Rut Reporter Scott Bestul is a Field & Stream’s Whitetails columnist and writes for the website’s Whitetail365 blog. The Minnesotan has taken 13 Pope & Young-class whitetails and has hunted, guided for, and studied deer in the north-central region all his life. States covered: IA, IL, IN, MI, MN, MO, WI.

Three words can summarize the national rut picture now: It’s go time. Though the distinct phase of the rut might vary slightly from region to region, our reporters seem to be in agreement on this much; the time to be in the woods is right now. Perhaps Will Brantley said it best when he advised us to either take vacation or skip work right now.

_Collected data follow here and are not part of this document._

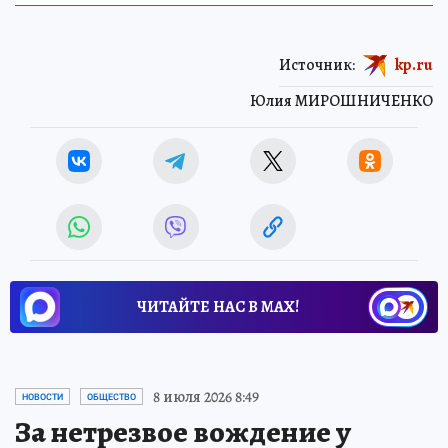
Источник:
kp.ru
Юлия МИРОШНИЧЕНКО
ЧИТАЙТЕ НАС В МАХ!
8 июля 2026 8:49
НОВОСТИ
ОБЩЕСТВО
За нетрезвое вождение у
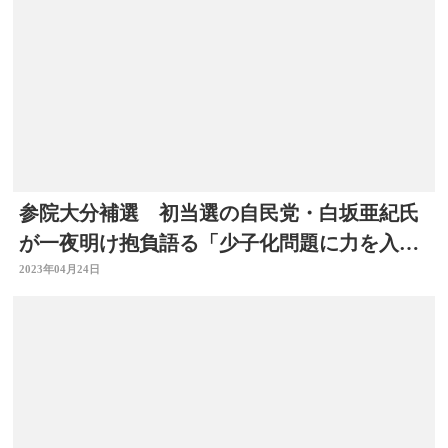
参院大分補選 初当選の自民党・白坂亜紀氏
が一夜明け抱負語る「少子化問題に力を入れ
たい」
2023年04月24日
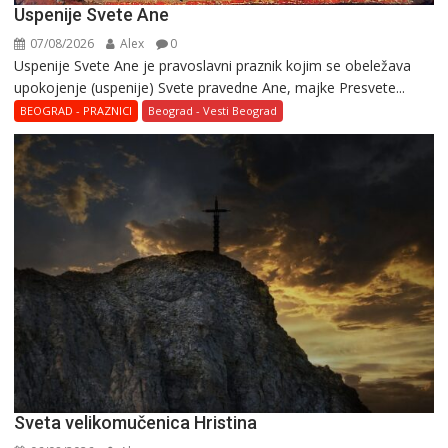
Uspenije Svete Ane
07/08/2026
Alex
0
Uspenije Svete Ane je pravoslavni praznik kojim se obeležava
upokojenje (uspenije) Svete pravedne Ane, majke Presvete...
BEOGRAD - PRAZNICI
Beograd - Vesti Beograd
Svеta vеlikоmučеnica Hristina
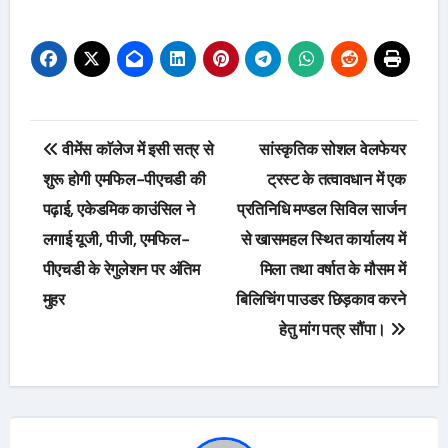
Post
वीमेंस काॅलेज में इसी सत्र से
सांस्कृतिक सोशल वेलफेयर
navigation
शुरू होगी एमफिल-पीएचडी की
ट्रस्ट के तत्वावधान में एक
पढ़ाई, एकेडमिक काउंसिल ने
प्रतिनिधि मण्डल सिविल सार्जन
लगाई यूजी, पीजी, एमफिल-
से खासमहल स्थित कार्यालय में
पीएचडी के रेगुलेशन पर अंतिम
मिला तथा वर्षात के मौसम में
मुहर
बिलिचिंग पाउडर छिड़काव करने
हेतु मांग पत्र सौंपा।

Brantley–as well as northeast reporter Mike Bleech’s deer scout trucker Dave–notes the ever-increasing number of car-killed deer in the region. This is (sadly) one of the peak indicators that the rut’s seeking/chase phases are in high gear. Interestingly, bucks are not the only victims of these collisions, as does are often badgered so diligently by bucks that they abandon caution and simply seek to out-run their pursuers. Naturally, some of their escape routes carry them into harm’s way. Car kills don’t seem to have much to do with hunting, but they do serve as a highly visible reminder; when they start occurring in your area, you need to start hunting!

Brantley also picked up on another tell-tale rut indicator; does chasing their fawns away. This is a classic move of the pre-estrous doe, and an obvious sign that an adult doe is not feeling motherly. You don’t need to witness this to know that it’s happening, however. As soon as you seen fawns (especially button bucks, as they seem to travel more widely) that are walking around alone, you’ll know that Mom has given them the boot and is ready to seek antlered company.

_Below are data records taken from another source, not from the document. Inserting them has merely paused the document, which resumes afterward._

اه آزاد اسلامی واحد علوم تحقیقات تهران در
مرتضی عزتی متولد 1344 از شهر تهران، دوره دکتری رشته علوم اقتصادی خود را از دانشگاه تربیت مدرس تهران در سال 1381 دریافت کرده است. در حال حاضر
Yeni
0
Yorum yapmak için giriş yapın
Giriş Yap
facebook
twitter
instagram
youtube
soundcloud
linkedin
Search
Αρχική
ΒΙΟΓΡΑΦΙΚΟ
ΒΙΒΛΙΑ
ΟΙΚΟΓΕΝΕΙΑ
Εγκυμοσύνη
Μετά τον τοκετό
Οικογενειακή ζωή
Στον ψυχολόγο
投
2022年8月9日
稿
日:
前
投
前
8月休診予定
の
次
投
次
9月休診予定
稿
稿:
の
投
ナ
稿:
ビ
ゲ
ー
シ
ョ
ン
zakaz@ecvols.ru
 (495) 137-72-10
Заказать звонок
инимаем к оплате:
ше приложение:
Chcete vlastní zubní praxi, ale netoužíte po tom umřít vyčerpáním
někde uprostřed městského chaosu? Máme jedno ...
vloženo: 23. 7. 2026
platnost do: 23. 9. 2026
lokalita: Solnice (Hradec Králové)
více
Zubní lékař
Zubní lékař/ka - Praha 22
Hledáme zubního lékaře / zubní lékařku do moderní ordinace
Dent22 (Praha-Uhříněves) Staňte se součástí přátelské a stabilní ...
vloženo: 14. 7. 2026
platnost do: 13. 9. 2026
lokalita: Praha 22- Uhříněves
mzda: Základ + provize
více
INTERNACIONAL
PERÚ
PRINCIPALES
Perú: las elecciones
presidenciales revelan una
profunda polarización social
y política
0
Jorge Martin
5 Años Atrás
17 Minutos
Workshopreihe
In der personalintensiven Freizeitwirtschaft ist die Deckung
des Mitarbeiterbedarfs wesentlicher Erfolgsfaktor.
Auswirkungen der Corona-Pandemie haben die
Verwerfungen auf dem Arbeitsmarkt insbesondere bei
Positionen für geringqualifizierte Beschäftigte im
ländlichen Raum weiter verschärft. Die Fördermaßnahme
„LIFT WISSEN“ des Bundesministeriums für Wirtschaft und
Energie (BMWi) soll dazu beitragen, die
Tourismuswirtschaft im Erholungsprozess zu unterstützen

On a broad, national scale, the rut seems to be in the seeking or chasing phase right now. Northeast reporter Bleech reports that Maryland hunters are seeing fresh rubs and scrapes appear daily, mainly on travel routes between bed and feed. Bucks are badgering does almost everywhere, though the severity of the harassment depends on whether that first handful of does have entered estrous.

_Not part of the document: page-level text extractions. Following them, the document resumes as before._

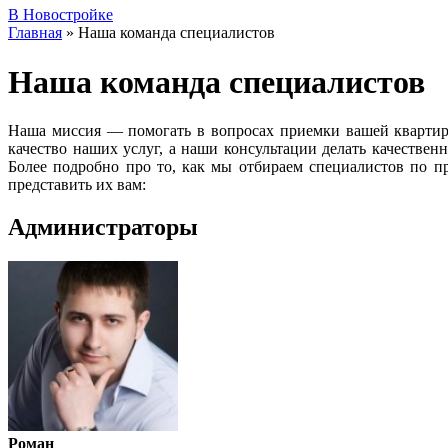
В Новостройке
Главная
»
Наша команда специалистов
Наша команда специалистов
Наша миссия — помогать в вопросах приемки вашей квартиры
качество наших услуг, а наши консультации делать качестве
Более подробно про то, как мы отбираем специалистов по 
представить их вам:
Администраторы
Роман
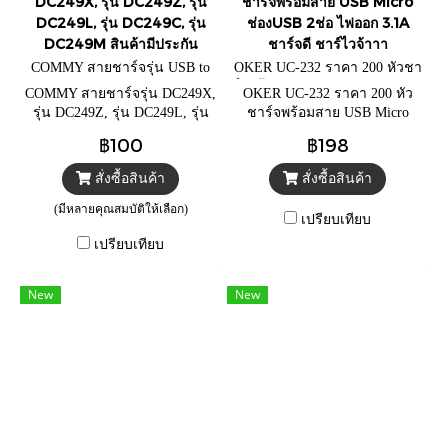
DC249X, รุ่น DC249Z, รุ่น
ชาร์จพร้อมสาย USB Micro
DC249L, รุ่น DC249C, รุ่น
ช่องUSB 2ช่อ ไฟออก 3.1A
DC249M สินค้ามีประกัน
ชาร์จดี ชาร์ไวจ้าาา
COMMY สายชาร์จรุ่น USB to
OKER UC-232 ราคา 200 หัวชา
Type-C
ร์จพร้อมสาย USB Micro ช่องUS
COMMY สายชาร์จรุ่น DC249X,
OKER UC-232 ราคา 200 หัว
B 2
รุ่น DC249Z, รุ่น DC249L, รุ่น
ชาร์จพร้อมสาย USB Micro
DC249C, รุ่น DC249M สินค้ามี
ช่องUSB 2ช่อ ไฟออก 3.1A
฿100
฿198
ประกัน
ชาร์จดี ชาร์ไวจ้าาา
สั่งซื้อสินค้า
สั่งซื้อสินค้า
(มีหลายคุณสมบัติให้เลือก)
เปรียบเทียบ
เปรียบเทียบ
New
New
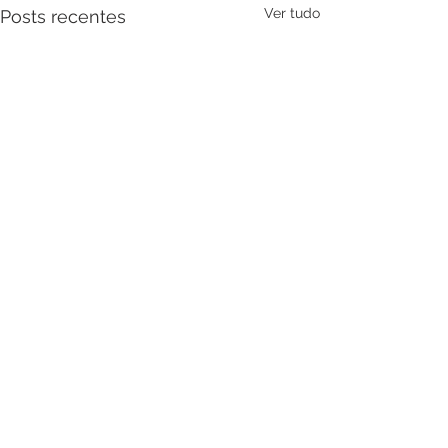
Ver tudo
Posts recentes
Comentários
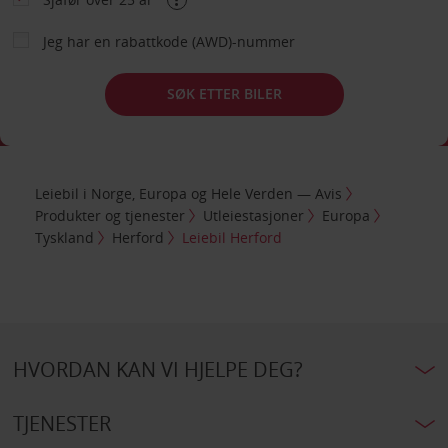
Jeg har en rabattkode (AWD)-nummer
SØK ETTER BILER
Leiebil i Norge, Europa og Hele Verden — Avis
Produkter og tjenester
Utleiestasjoner
Europa
Tyskland
Herford
Leiebil Herford
HVORDAN KAN VI HJELPE DEG?
TJENESTER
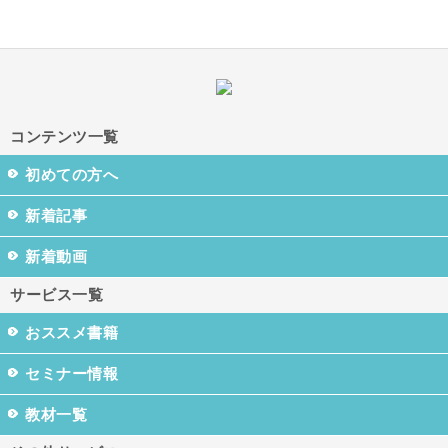
コンテンツ一覧
初めての方へ
新着記事
新着動画
サービス一覧
おススメ書籍
セミナー情報
教材一覧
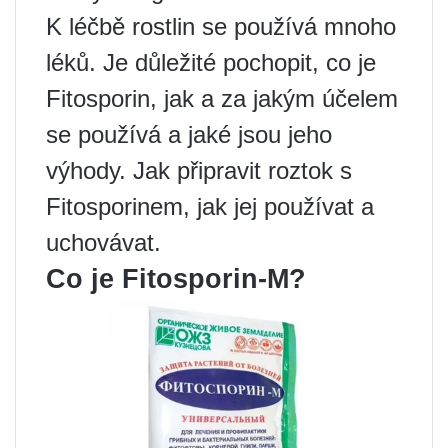
K léčbě rostlin se používá mnoho
léků. Je důležité pochopit, co je
Fitosporin, jak a za jakým účelem
se používá a jaké jsou jeho
výhody. Jak připravit roztok s
Fitosporinem, jak jej používat a
uchovávat.
Co je Fitosporin-M?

Bleech also noted the importance of carrying a grunt call. At no time of the year are deer more sociable and vulnerable to calling than right now. And Brantley reminded us of the viability of scents, and pointed out that does are also curious about urine and other attractants. This is an important observation, and attracting does to your hunting area can play huge dividends right now, for obvious reasons. Finally, Brandon Ray’s success story of a huge Texas 10-point reminds us that savvy deer hunters can read a situation (such as the buck tending the estrous doe in his story) and formulate a quick, aggressive game plan to score. Bucks and does that are ready to breed will often make mistakes that they’d make no other time of year, and wise hunters aren’t afraid to exploit that advantage!